Another barrier to productivity is the natural distraction of family members in close quarters. Futhermore, whether or not people realize it, is the consumption of news and social media related to coronavirus.
“In times of stress, that’s what we do,” Swody said. “A lot of people are absorbing a large volume of information, and that can be distracting too.”
‘Communication is more important than ever’
Although there are unique circumstances behind this particular work-from-home situation for Americans, Swody shared some of her best tips for both managers and their employees.
For managers, “communication is more important than ever,” she said. “And no matter how busy you are as a boss, those regular touchpoints are so important. Taking time out to talk to each individual on your team on a regular basis is important. By regular, I mean daily, every other day. Have a regular checkpoint where you can just talk to people, give them some room to talk about what’s going on at home.”
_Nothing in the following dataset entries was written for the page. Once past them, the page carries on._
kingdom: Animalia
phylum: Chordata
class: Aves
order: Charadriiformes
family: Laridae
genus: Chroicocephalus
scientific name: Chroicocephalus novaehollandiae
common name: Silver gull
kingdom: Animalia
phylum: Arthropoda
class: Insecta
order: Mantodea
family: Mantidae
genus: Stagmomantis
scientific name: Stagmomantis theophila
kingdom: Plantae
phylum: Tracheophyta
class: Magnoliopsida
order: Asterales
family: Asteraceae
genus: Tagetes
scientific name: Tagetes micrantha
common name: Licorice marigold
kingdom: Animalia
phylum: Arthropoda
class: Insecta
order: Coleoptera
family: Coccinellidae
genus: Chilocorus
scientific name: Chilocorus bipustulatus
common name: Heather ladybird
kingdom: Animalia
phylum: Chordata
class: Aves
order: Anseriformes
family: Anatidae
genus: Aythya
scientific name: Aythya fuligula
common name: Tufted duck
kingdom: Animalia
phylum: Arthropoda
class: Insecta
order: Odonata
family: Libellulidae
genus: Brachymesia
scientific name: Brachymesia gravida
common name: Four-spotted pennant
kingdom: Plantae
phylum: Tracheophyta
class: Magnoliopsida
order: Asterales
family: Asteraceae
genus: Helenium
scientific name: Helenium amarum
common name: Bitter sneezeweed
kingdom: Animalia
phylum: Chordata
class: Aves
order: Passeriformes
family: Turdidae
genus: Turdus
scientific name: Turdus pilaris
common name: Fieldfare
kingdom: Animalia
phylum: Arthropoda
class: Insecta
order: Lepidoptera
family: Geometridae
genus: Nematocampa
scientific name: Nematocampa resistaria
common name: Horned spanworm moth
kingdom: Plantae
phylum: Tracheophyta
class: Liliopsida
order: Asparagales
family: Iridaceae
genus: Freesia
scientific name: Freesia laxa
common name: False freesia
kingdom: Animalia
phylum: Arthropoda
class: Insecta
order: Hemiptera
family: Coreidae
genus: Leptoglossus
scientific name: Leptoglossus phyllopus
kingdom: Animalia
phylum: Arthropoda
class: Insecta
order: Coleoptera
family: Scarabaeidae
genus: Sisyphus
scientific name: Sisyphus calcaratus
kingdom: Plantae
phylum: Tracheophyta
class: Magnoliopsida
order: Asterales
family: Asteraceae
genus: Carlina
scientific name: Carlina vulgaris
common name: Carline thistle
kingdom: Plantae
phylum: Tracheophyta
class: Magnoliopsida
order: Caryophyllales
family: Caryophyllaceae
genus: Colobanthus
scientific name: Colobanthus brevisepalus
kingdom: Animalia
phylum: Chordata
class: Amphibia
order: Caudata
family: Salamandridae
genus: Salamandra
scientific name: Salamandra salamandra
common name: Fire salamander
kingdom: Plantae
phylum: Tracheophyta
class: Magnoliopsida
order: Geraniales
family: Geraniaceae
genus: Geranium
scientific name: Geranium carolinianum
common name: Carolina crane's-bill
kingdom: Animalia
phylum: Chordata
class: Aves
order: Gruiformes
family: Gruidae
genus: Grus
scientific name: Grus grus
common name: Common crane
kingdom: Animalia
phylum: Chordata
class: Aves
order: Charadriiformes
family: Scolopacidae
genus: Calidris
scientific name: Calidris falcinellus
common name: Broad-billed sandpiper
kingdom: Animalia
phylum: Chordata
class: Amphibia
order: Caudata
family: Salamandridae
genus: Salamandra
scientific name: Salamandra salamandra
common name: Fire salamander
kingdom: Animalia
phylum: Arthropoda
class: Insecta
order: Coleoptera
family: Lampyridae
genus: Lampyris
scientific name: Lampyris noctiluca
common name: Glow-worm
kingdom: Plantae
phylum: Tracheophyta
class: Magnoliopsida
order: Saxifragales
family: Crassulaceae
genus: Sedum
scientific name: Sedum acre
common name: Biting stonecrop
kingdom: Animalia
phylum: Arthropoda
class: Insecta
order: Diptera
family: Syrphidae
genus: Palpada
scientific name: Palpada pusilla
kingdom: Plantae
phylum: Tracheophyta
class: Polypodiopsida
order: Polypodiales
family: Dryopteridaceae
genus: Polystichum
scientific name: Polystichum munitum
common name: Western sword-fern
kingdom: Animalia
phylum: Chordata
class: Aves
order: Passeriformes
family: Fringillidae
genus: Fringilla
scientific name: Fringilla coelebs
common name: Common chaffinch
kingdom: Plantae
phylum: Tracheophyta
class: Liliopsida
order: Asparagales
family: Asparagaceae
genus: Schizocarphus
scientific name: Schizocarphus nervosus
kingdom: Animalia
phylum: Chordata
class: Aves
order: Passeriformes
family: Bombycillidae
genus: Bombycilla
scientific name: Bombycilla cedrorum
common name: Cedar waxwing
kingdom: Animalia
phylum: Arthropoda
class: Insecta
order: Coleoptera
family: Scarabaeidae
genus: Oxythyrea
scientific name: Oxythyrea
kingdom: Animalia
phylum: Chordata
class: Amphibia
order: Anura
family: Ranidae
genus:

She continued: “Just give people a moment to be human and not just be a robot. People really need that social connection. And to go along with that, get the group together. Find a way to get the group together virtually, and if possible, some type of video conferencing.”
Swody suggested a virtual happy hour or something “with that water cooler vibe” so that people don’t feel “like robots” and can still maintain “some semblance of “human-to-human connection.”
As for individual employees, aside from good communication as well, Swody stressed that “routine is our friend.”
“Routine is good,” she said. “Psychologically, we’re just such creatures of habit and it’s so ingrained in us. As much as we’d like to stay in our pajamas all day and work from our bed, that may not be best for our health long term, psychologically or physically.”
She suggested making sure you shower, change your clothes (even if it’s daytime pajamas), and “cue the brain” to remind yourself to focus and get work done.
“I’d also recommend you’ve identified a time where you’re going to step away from the laptop, because a lot of people who work from home have a hard time doing that, and then you don’t get that break from work and home, and it just all blurs together, and that’s not good for us psychologically either,” Swody said. “We need to have a little bit of distance. So being able to disengage at the end of the workday too is really healthy. And then we can change back into our pajamas. That’s really good for maintaining our well-being.”